People who gamble in actual casinos frequently are doing so with money that was supposed to pay the rent, buy food for the kids, make a payment on the credit card, whatever. In the small town of Mayberry that I used to live in (not its actual name) in southern New Hampshire, one of the local school teachers took to bank robbery to fund her gambling problem. Really. I'm not making this up.

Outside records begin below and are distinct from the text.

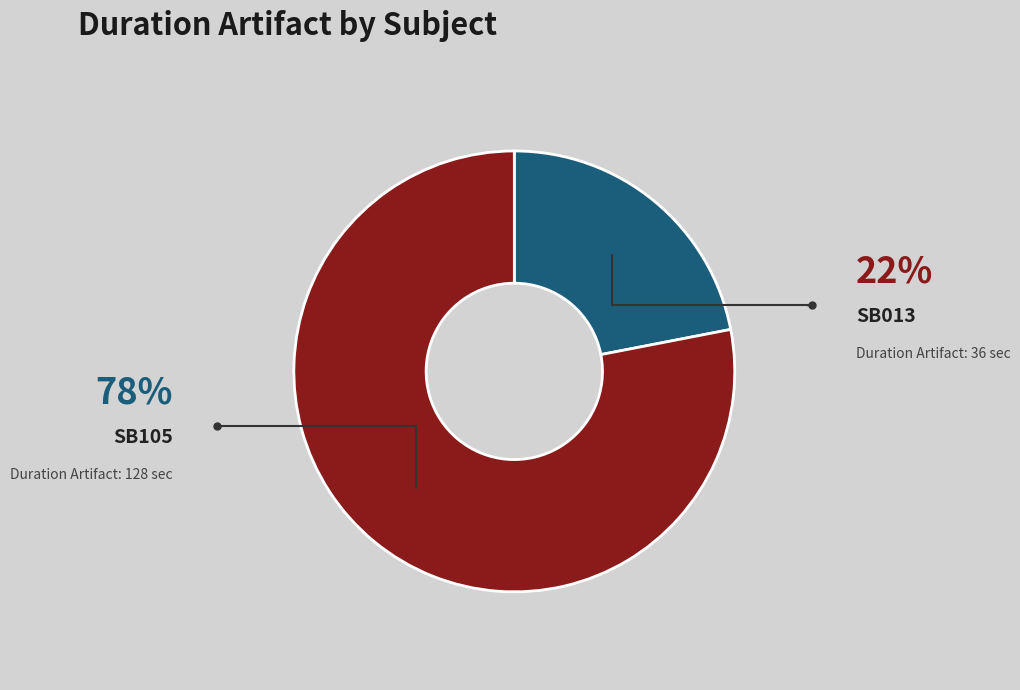

How many slices are in this pie chart?

2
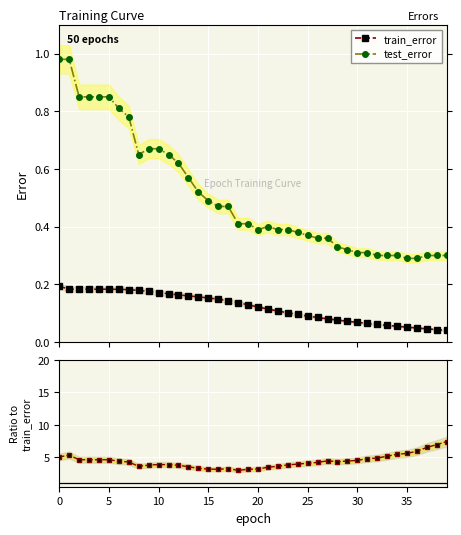

True or false: train_error has more than 0 interior local peaks.

True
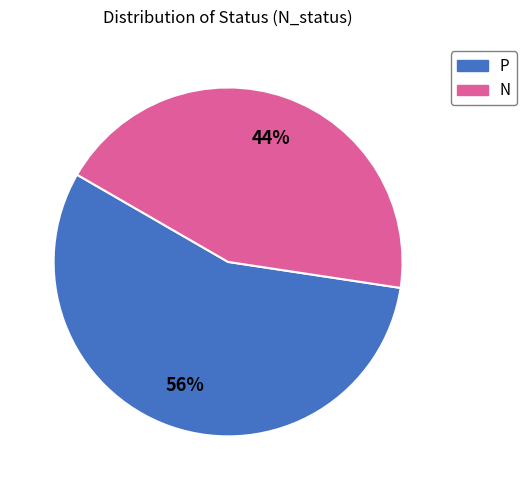

Which category has the smallest portion of the pie?

N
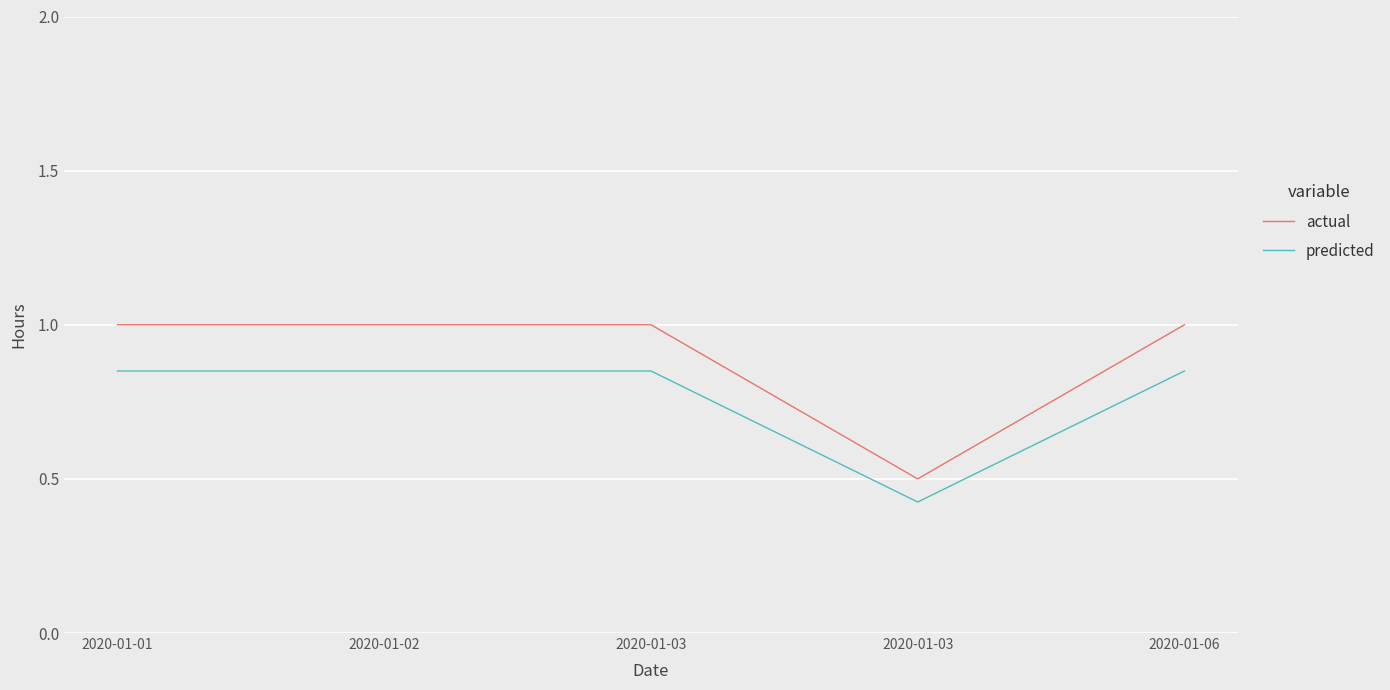

How many lines are shown in the chart?

2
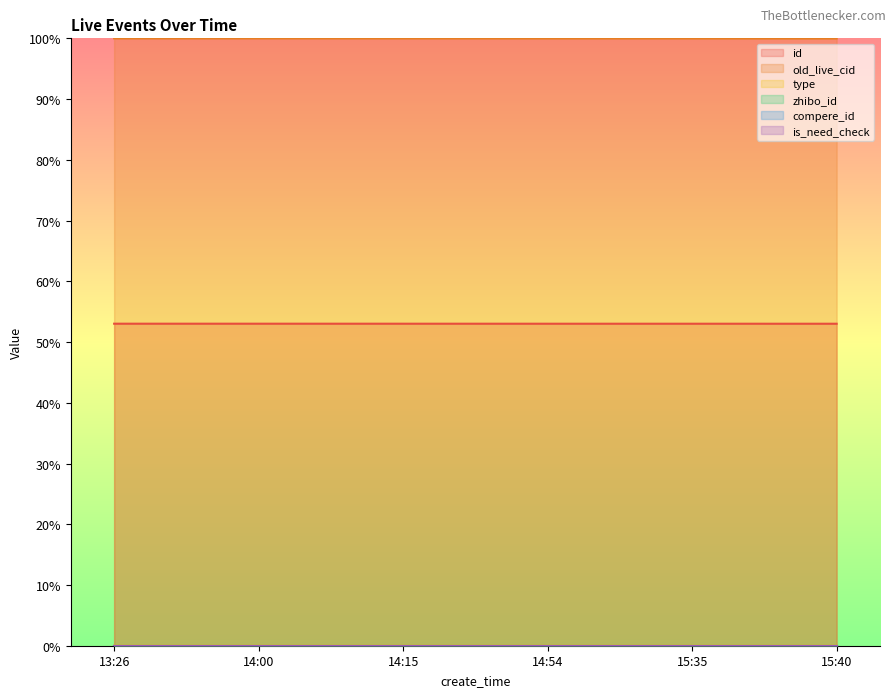

How many lines are shown in the chart?

6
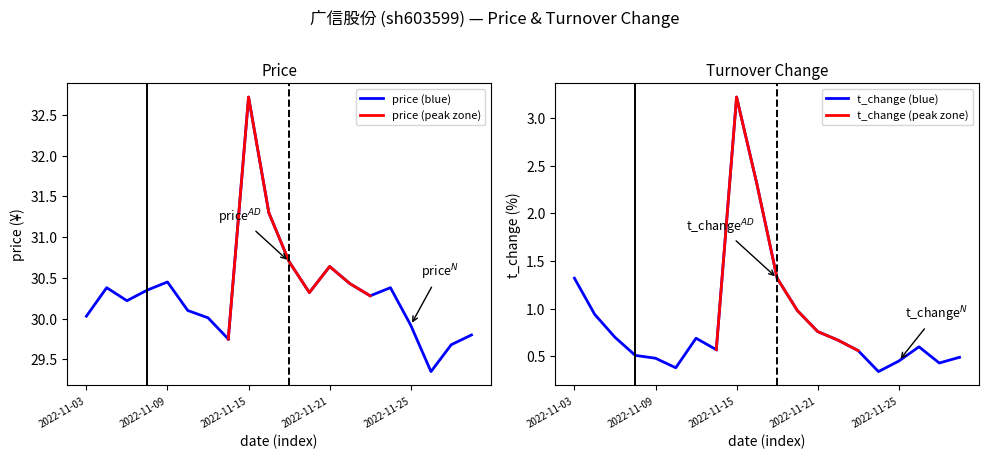

In price (peak zone), how many points are lower than both neighbors (excluding endpoints)?

1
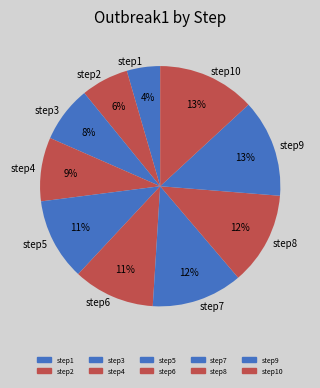

The step4 slice represents 9% of the pie. True or false?

True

If things like synthetic CDOs and other exotic financial instruments are really just gambling, are really just betting -- they don't transfer risk, they create it out of, well, whatever synthetic CDOS are made out of -- then let's be honest about why that's bad. That's bad because a lot of the time, gamblers cannot afford to lose the money they've put on the table. And that's _exactly_ what's wrong with banks participating in this nonsense. They lose a bet. Their capital structure goes way past creaky and into total collapse and the next thing that happens is some jackass pulls a piece of scratch paper out of his back pocket and says give us a whole lot of money and all the power imaginable. And we have to say yes, because the alternative is entirely terrifying.
Let's not do that again.
But unfortunately, Mr. Rich follows up his disabled metaphor with a distraction in which he compares what Magnetar did to betting against the American Dream.
It might take us a while yet to get a handle on what happened and what we can do to prevent it from happening again.